If you find yourself in Providence, R.I., for JLC Live later this month (March 16 to 19), take a stroll after hours across the Providence River to College Hill—site of one of the most extensive and authentic collections of historic architecture on the East Coast. On just about any street in the College Hill neighborhood, the houses look like the pages of Ascher Benjamin’s The Architect, or Practical House Carpenter come to life.

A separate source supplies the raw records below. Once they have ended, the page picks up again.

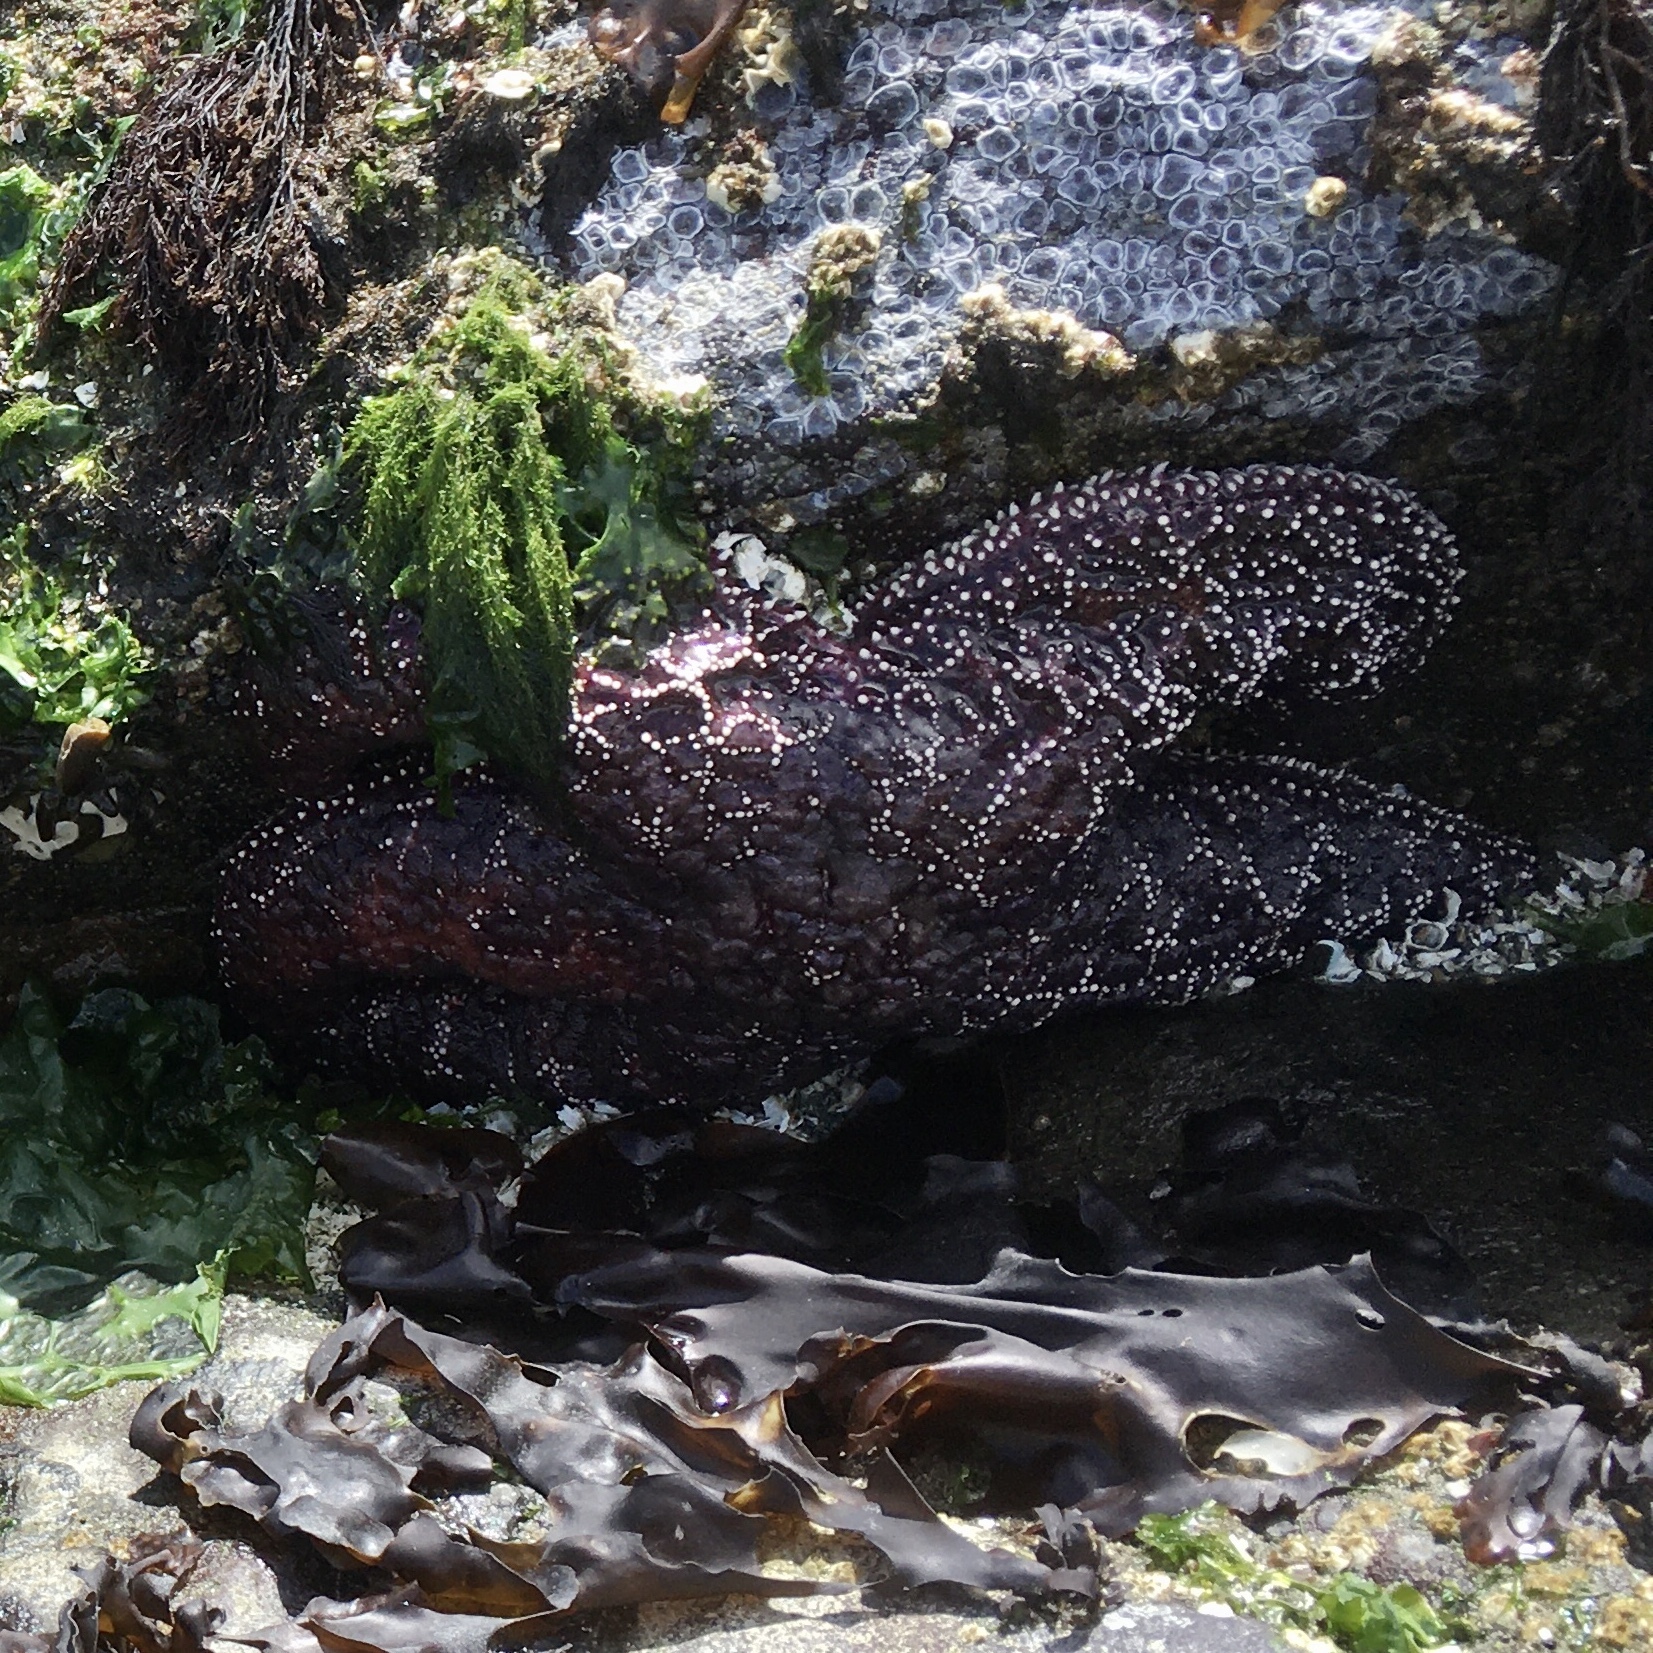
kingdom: Animalia
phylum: Echinodermata
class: Asteroidea
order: Forcipulatida
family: Asteriidae
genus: Pisaster
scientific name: Pisaster ochraceus
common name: Ochre stars
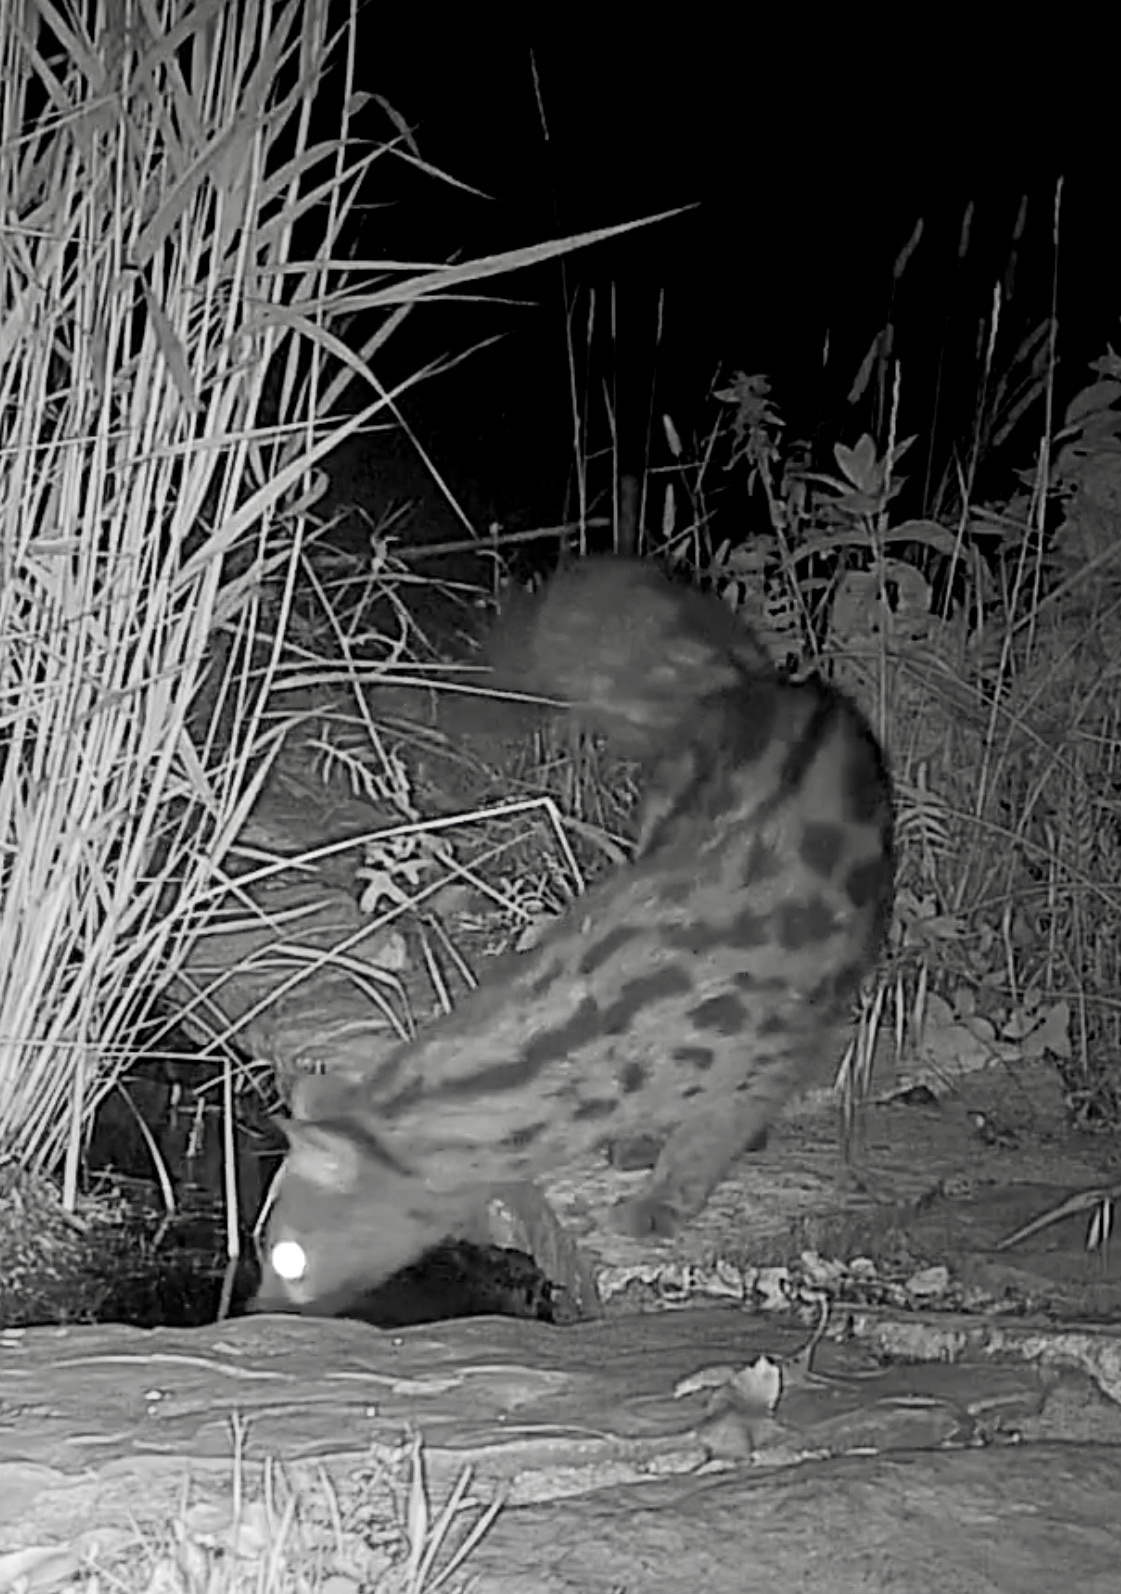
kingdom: Animalia
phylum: Chordata
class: Mammalia
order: Carnivora
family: Viverridae
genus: Genetta
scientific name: Genetta genetta
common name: Common genet
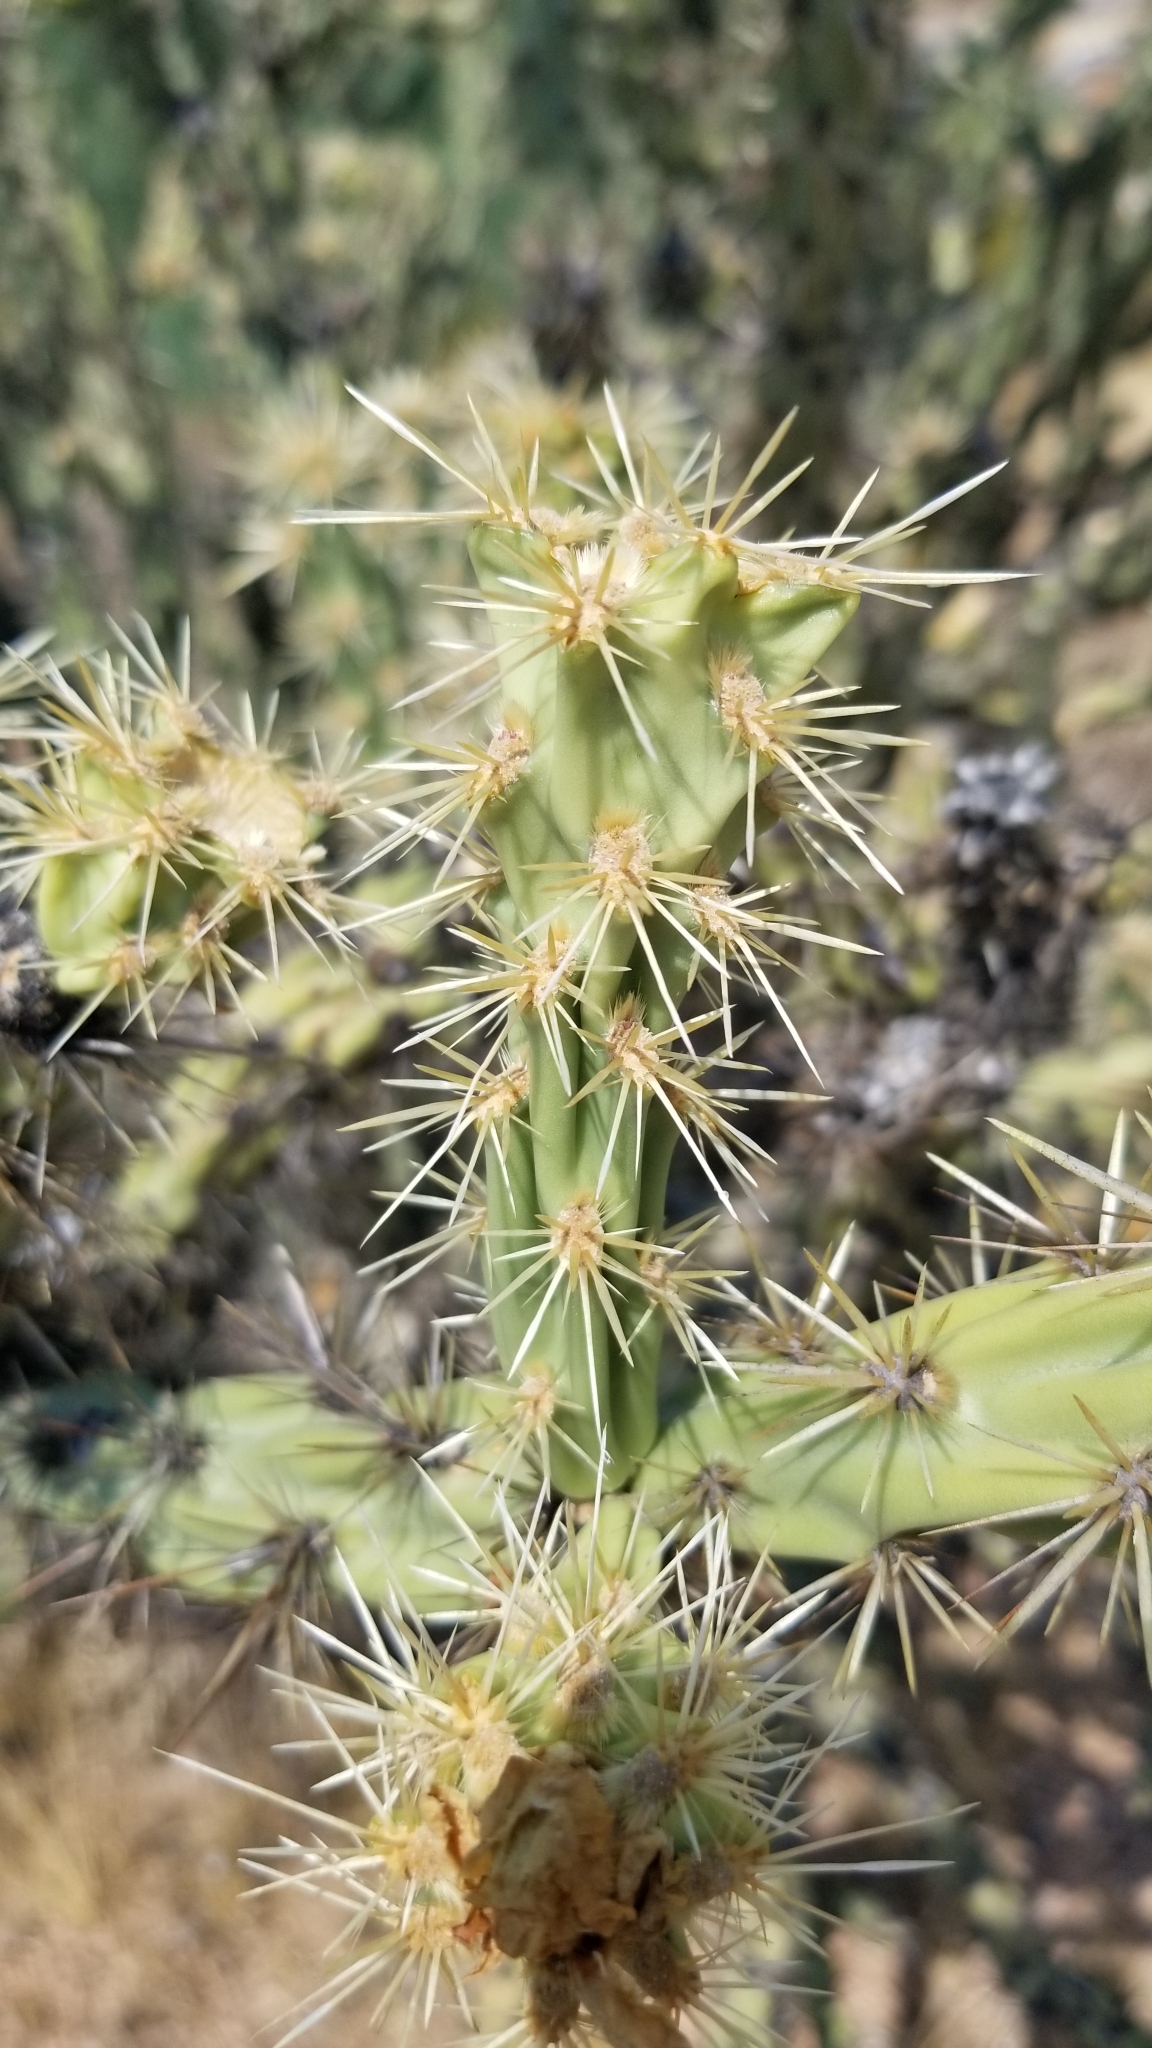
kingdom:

Begin your tour at 1 Benevolent Street, at the First Unitarian Church (1816). Its facade is a study unto itself of the Classical orders that Benjamin illuminates in the first pages of his treatise; at each level, the columns step up (in order from bottom to top) from Doric to Ionic to Corinthian. Designed and built by master-builder/architect John Holden Greene—back when there was no distinction between the professions—the church resembled New South Church in Boston (1814), which was modeled after London’s St. Martin in the Fields (1726). What Greene brought that was unique—and appropriate for a congregation that embraced the idea of “universalism”—was a blending of architectural styles, not only in the ascending columns and pediments, but in the windows’ Gothic tracery combined with ancient Roman arches.



While I’m in Providence to attend JLC Live, I’m hoping to also talk my way into a tour of the clock tower. I’m told the trusses up there are as impressive as the exterior detailing of the facade.